## Problems and tasks
A - In the essay about being willing to write badly, what does Richard Hugo say he hopes to teach instead of teaching others to write?
B - Pick up the essay on being willing to write badly where it stops, and carry it forward.

:: Document segment

Be Willing to Write Badly
April 30, 2018 § 46 Comments
by Jan Priddy
Karen Karbo spends twenty minutes each morning ranting on yellow pads of paper before she begins her real writing for the day. William Stafford famously began his days by writing an aphorism and then the draft of a poem. In his book of writing advice, The Triggering Town, Richard Hugo warns against writing with a pen, erasing a mark, and that we should use lined paper with green lines. He also writes that he hopes he doesn’t teach others to write, “but how to teach yourself to write.”
My first creative writing teacher, Sandra Dorr, described being stranded in Europe and completely blocked from writing by her interior nay-saying voice. We all hear that voice. It tells us that our writing is hopeless, clunky, too specific or too general, without purpose or meaning even to ourselves. Personify the critical voice the way Jamaica Kincaid does briefly in “Girl” and allow it to have its say, and that nay-sayer will shut every one of us down.
We should not let that happen.
Freewriting, the deliberate writing of whatever pops into our heads, is one way to shut down the nay-saying voice. There is no editor allowed in freewriting. Words spill onto the page without judgement. Accident and mess are welcomed onto our pages. Random, weird, confused, repetitive—sometimes it is the only way to sneak past our critical sentinel who consistently, insistently demands that we write better than we are able to write.

::::
:: Record set

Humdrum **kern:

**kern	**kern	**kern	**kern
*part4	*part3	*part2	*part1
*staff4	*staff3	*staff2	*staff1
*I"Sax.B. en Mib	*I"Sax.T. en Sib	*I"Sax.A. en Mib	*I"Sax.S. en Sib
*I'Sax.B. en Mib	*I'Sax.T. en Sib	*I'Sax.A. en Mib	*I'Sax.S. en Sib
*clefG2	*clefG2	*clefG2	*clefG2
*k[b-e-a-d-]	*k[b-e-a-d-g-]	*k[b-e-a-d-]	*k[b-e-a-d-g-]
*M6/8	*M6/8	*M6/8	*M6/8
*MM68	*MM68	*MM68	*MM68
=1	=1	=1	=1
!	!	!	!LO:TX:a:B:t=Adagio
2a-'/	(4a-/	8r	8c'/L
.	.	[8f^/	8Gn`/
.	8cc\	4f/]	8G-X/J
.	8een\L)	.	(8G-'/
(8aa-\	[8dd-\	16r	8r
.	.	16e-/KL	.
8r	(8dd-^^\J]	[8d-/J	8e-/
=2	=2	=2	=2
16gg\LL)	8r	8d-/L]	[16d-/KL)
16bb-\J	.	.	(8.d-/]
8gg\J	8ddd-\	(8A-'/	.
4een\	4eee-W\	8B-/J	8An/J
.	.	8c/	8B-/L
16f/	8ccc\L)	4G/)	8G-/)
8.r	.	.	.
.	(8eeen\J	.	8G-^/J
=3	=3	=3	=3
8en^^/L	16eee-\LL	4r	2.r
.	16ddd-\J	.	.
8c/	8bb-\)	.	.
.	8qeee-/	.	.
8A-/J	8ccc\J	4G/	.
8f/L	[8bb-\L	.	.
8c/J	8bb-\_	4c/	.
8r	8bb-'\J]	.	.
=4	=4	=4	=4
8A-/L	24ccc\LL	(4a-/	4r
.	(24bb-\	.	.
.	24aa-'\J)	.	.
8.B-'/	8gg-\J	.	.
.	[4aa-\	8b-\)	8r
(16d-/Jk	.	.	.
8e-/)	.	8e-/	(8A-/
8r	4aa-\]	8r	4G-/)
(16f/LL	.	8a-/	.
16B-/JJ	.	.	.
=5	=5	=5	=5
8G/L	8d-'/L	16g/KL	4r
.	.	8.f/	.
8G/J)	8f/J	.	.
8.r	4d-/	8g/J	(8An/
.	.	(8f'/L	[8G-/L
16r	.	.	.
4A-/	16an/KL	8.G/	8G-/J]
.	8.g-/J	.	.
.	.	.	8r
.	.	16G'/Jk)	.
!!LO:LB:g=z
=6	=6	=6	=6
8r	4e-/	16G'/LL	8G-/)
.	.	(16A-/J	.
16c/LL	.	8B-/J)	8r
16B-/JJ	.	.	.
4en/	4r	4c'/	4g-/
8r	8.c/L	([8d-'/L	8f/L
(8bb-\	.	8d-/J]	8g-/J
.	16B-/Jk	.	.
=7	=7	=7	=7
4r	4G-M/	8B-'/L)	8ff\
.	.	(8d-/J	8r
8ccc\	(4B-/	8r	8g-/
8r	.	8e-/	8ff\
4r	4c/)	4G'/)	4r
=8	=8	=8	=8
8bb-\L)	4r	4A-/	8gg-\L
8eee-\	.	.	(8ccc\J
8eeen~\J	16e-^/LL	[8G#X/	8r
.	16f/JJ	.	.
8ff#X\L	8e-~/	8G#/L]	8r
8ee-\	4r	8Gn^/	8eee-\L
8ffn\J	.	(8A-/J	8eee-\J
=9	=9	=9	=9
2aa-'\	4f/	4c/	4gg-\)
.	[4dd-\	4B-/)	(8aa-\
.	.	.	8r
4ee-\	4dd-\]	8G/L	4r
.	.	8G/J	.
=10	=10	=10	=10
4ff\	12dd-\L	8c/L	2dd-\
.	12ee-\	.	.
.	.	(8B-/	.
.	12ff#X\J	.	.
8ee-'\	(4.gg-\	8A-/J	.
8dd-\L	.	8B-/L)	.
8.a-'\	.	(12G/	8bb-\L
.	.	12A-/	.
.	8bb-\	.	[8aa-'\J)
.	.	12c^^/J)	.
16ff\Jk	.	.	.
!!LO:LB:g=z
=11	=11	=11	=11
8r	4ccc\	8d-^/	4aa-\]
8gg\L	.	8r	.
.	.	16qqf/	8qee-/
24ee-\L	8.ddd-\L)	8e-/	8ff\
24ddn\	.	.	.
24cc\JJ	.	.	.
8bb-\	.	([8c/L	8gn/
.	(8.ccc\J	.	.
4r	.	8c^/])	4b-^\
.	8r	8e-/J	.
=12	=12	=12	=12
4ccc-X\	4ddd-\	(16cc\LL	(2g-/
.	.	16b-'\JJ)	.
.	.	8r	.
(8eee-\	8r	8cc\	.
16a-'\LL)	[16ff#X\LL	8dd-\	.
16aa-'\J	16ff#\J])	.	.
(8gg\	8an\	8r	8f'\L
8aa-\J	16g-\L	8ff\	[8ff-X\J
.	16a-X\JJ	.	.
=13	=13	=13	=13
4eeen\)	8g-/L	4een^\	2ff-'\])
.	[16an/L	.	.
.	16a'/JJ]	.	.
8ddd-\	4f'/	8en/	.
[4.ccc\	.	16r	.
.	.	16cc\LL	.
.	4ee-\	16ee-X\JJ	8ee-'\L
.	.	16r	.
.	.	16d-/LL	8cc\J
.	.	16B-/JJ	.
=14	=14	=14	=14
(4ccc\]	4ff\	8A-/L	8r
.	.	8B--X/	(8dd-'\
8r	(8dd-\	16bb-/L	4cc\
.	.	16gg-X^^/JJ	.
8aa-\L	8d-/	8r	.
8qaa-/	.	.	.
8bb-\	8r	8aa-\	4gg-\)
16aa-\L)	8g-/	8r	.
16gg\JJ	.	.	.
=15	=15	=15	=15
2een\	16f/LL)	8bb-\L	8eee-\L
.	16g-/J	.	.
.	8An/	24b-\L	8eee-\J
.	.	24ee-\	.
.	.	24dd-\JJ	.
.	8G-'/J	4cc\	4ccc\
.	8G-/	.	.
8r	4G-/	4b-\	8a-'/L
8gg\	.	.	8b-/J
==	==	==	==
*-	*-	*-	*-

::::

## Results for each task
A - He hopes to teach "how to teach yourself to write."

B -
We speak about 125 words per minute, but we think words at least four times this pace. Our observations of visual images and sound and touch and taste are vastly more complex. All of this happens much faster than we can write about it.
When I write as fast as I can, even with a word processor, my thinking obviously outstrips my word recording. In order to stay on my topic on the page or screen, I notice inconsequential details. I see and hear and think about the words I type in order to prevent my mind from wandering off the page. I once hand-wrote the word “oatmeal” a dozen times in a freewrite until I found the word “cookies” and could advance to “chocolate chips.” I hear my own voice saying each word I type. I do not allow the naysayer to have any voice at all.
When we are afraid of doing a bad job, we can hardly get started.
When I was trying and failing to write about my father after his death, I finally set the timer on my watch for thirty minutes, sat before my computer, and typed for all I was worth. Most of what I typed was trash, but about a third of the way into my time, I began to remember and describe the visuals and sounds and smells of my father’s tobacco pipes, his expansive answers to my questions, and the salmon-colored 3×5 cards he kept in his breast pocket and his fountain pen always filled with blue-black ink. The drawings of a medieval boat and of a nineteenth century clipper. The pink shell he stole from a hermit crab in Fortuna Bay. The terrible distortion of his fingers from arthritis.
In a half hour, I did not have a draft, but I had a start.
Karen Karbo says she does not reread her yellow pads, but keeps them just the same. William Stafford did not publish 365 poems a year, but writing that many drafts gave him material for what he did during the remainder of his day: revision.
Everything that is to become must first find a start. I do not believe in writer’s block, but I do believe in fear of bad writing. William Stafford didn’t believe in writer’s block either. He insisted the only way to keep going when the ideas did not seem “good enough” was to “just lower your standards and keep going.”
Richard Hugo warns against writing with a pen, and that we should use lined paper with green lines.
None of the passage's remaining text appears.